1200光年彼方の星で天体衝突による塵の増加
【2014年8月29日 カブリIPMU】
赤外線衛星「スピッツァー」の観測で、1200光年彼方にある星の周囲のダストが爆発的に増加するようすがとらえられた。2つの岩石天体の大規模衝突によるものとみられ、地球のような岩石惑星が作られる途上での重要な過程をリアルタイムに観測した初めての例となる。
米・アリゾナ大学などの国際チームは、衛星「スピッツァー」を用いた赤外線観測で、ほ座の方向約1200光年彼方にある若い恒星ID 8の周囲にあるダスト(塵)の量を2012年5月から調べていた。この恒星が昼間の空にあった2012年8月〜2013年1月に観測を中断し、2013年1月に観測を再開したところ、ダストの量が中断前と比べて劇的に増加していた。
「突然のダストの増加は、2つの巨大な小惑星が衝突したためだと考えられます。

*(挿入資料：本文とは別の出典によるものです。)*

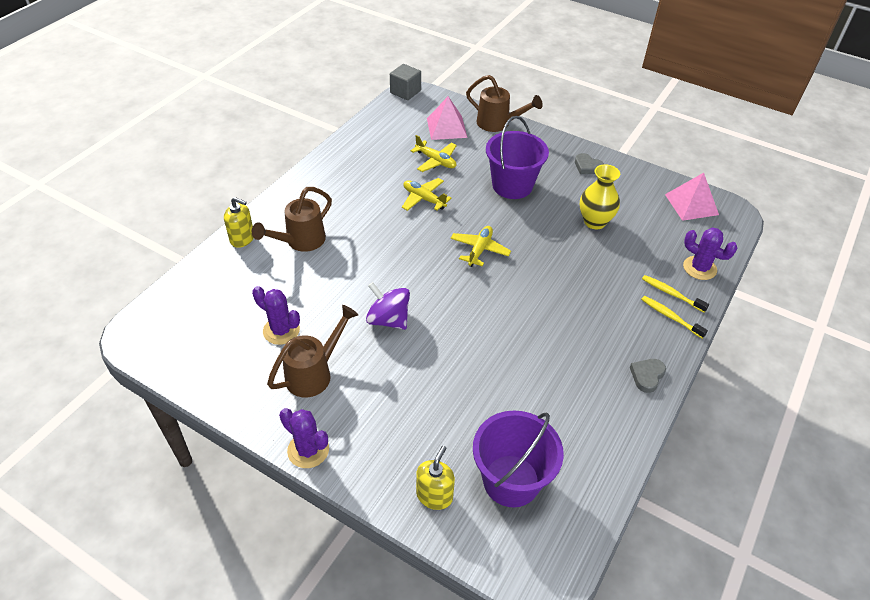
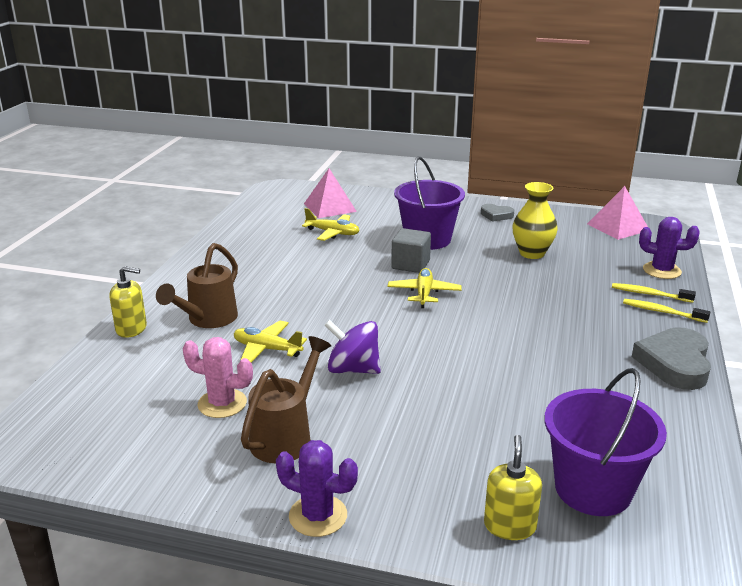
camera: 15 degrees left, 20 degrees down
purple cactus [252,286,300,345] -> pink cactus [183,337,253,418]
grey cube [390,64,421,100] -> grey cube moved to [391,228,431,273]
yellow plane [402,178,452,211] -> yellow plane moved to [234,321,307,363]
brown watering can [466,75,543,132] -> none
grey heart [630,359,666,393] -> grey heart [632,327,711,390], size x1.85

衝突によって細かな砂粒くらいの粒子が雲をつくり、その後粒子同士が衝突を繰り返してさらに細かくなり、ゆっくりと恒星から離れていった様子もわかりました」(論文主著者のホワン・メングさん)。
これまでの観測でも小規模の衝突によるとみられるダストの増減は観測されていたが、大衝突の前後で観測データが得られたのは今回が初めてのことだ。
地球のような岩石惑星は、若い恒星(地球にとっての太陽)を周回するケイ素などのダストが衝突や合体を繰り返しながら成長し、約1億年かけて作られるとされる。今回の結果は、私たちの住んでいる地球のような岩石惑星が作られる過程で起こる劇的な現象を、初めてリアルタイムに観測したものと言える。
研究チームではID 8のダスト量を今後も継続して観測し、この星や他の星でこうした大規模な衝突が起こる頻度を探っていく。